Heute steht die Initiative quer in der konjunkturellen Landschaft. Die Arbeitslosigkeit liegt unter 2%, die Regierung stockt die Kontingente für ausländische Arbeitskräfte auf, Stelleninserate füllen Zeitungsseite um Zeitungsseite.

Doch Arbeitszeit-Verkürzungen seien immer sinnvoll, ist Toni Holenweger, Arbeitszeit-Experte der Gruppe Corso, überzeugt: «Arbeitszeit-Verkürzung ist ein Mittel die Produktivität und Effizienz der Arbeit zu fördern.»

42 Stunden arbeiten Vollzeitbeschäftigte durchschnittlich in der Schweiz. Nur gerade die Briten und Britinnen schuften laut Statistiken mehr: 44 Stunden die Woche, jedoch gilt bei ihnen der Arbeitsweg als Arbeitszeit.

In der Europäischen Union wird durchschnittlich 40,4 Stunden gearbeitet. Am meisten Freizeit haben die Arbeitnehmerinnen und Arbeitnehmer in Italien (38,5 Std./Woche), Belgien (38,6) und Dänemark (38,7). Am anderen Ende der Statistik finden sich Portugal und Spanien mit 40,9, resp. 40,6 Stunden pro Woche.

Die längste Zeit im Arbeitskittel verbringen Arbeitnehmende in Asien: Hongkong führt in der Statistik vor Taiwan. Die USA findet sich im internationalen Vergleich auf Platz 21, die Schweiz auf Rang 28. In den USA ist die Arbeitszeit in den letzten Jahren, vor allem im Dienstleistungssektor, angestiegen.

Frankreich reisst gegen unten aus.

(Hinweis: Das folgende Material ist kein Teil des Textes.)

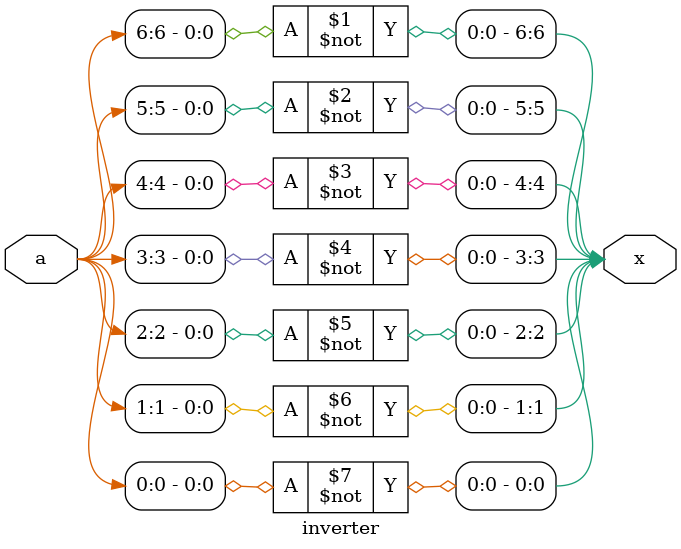
<source format=v>
`timescale 1ns / 1ps


module inverter(

    input [6:0] a,
    output [6:0] x
    );
    
  
    assign x[6] = ~a[6];
    assign x[5] = ~a[5];
    assign x[4] = ~a[4];
    assign x[3] = ~a[3];
    assign x[2] = ~a[2];
    assign x[1] = ~a[1];
    assign x[0] = ~a[0];
  
  
endmodule

</source>
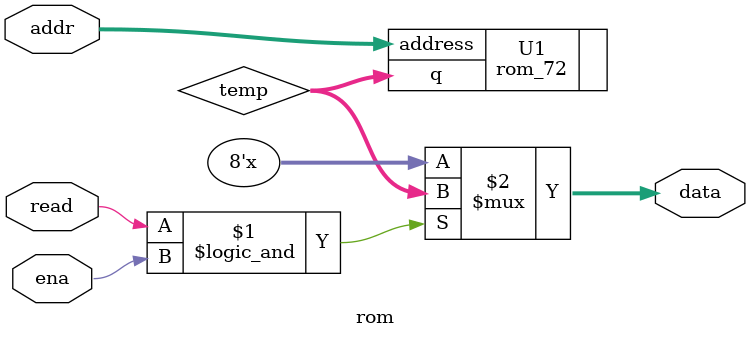
<source format=v>
module rom(data,addr,read,ena);
output [7:0] data;
input [12:0] addr;
input read,ena;
//reg [7:0] memory[13'h1fff:0];

wire [7:0] temp;
assign data=(read&&ena)?temp[7:0]:8'bzzzz_zzzz;

rom_72 U1(
	.address(addr),
	.q(temp));
	
endmodule 
</source>
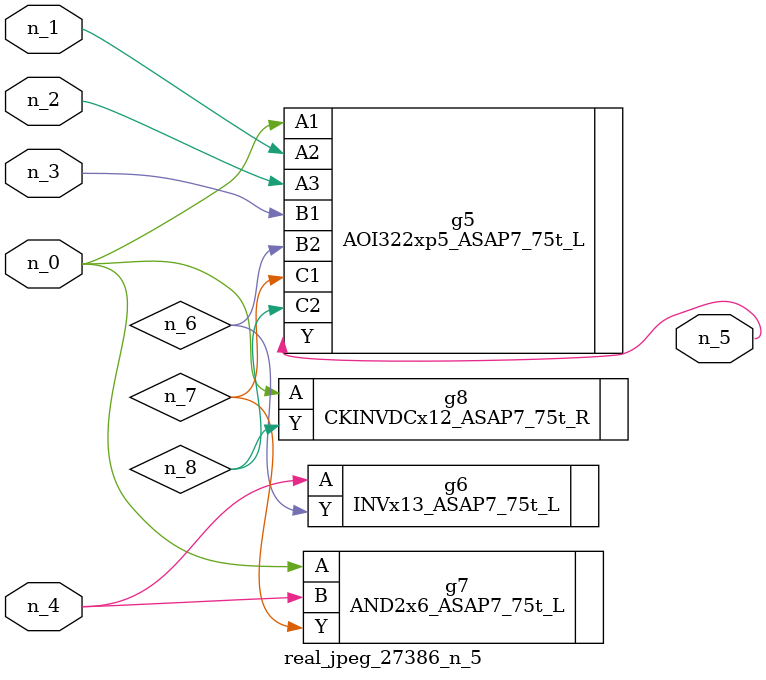
<source format=v>
module real_jpeg_27386_n_5 (n_4, n_0, n_1, n_2, n_3, n_5);

input n_4;
input n_0;
input n_1;
input n_2;
input n_3;

output n_5;

wire n_8;
wire n_6;
wire n_7;

AOI322xp5_ASAP7_75t_L g5 ( 
.A1(n_0),
.A2(n_1),
.A3(n_2),
.B1(n_3),
.B2(n_6),
.C1(n_7),
.C2(n_8),
.Y(n_5)
);

AND2x6_ASAP7_75t_L g7 ( 
.A(n_0),
.B(n_4),
.Y(n_7)
);

CKINVDCx12_ASAP7_75t_R g8 ( 
.A(n_0),
.Y(n_8)
);

INVx13_ASAP7_75t_L g6 ( 
.A(n_4),
.Y(n_6)
);


endmodule
</source>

Zum Millenniums-Wechsel hat unser Nachbar die Arbeitszeiten auf 35 Stunden pro Woche gekürzt. Laut einer Meinungsumfrage in einer französischen Wochenzeitschrift begrüssen fast zwei Drittel der Betroffenen die Arbeitszeit-Verkürzung bei gleichbleibendem Lohn. Positiv habe sie sich auf die Arbeits-Organisation und das Teamwork ausgewirkt. Profitieren täten vor allem die Kinder, aber auch der Sport, die Kultur oder einfach das savoir-vivre. Viele klagen jedoch auch über eine höhere Arbeitslast.

Primär gehe es bei Arbeitszeit-Verkürzungen um Produktivitäts-Steigerung, ist Toni Holenweger überzeugt. Das Argument der Lebensqualität stehe hinten an. Oft gehe die Verkürzung einher mit einer Intensivierung der Arbeit, heisst: Das Volumen bleibt, die Zeit verändert sich. Deshalb müssten sich, so Holenweger, die Gewerkschaften bei Diskussionen um Arbeitszeit-Verkürzungen auch über deren Form Gedanken machen.

In der Schweiz geht der Trend in Richtung viel arbeiten: Zusätzlich zu den 42 Stunden Arbeit pro Woche leisten schweizerische Arbeitnehmende Millionen von Überstunden – im Umfang von 82’000 Vollzeitstellen.

Die Initiative des Gewerkschaftsbundes ist nicht die erste dieser Art. Das Schweizer Volk hat bereits drei Begehren abgelehnt, die ihm kürzere Arbeitszeiten beschert hätten.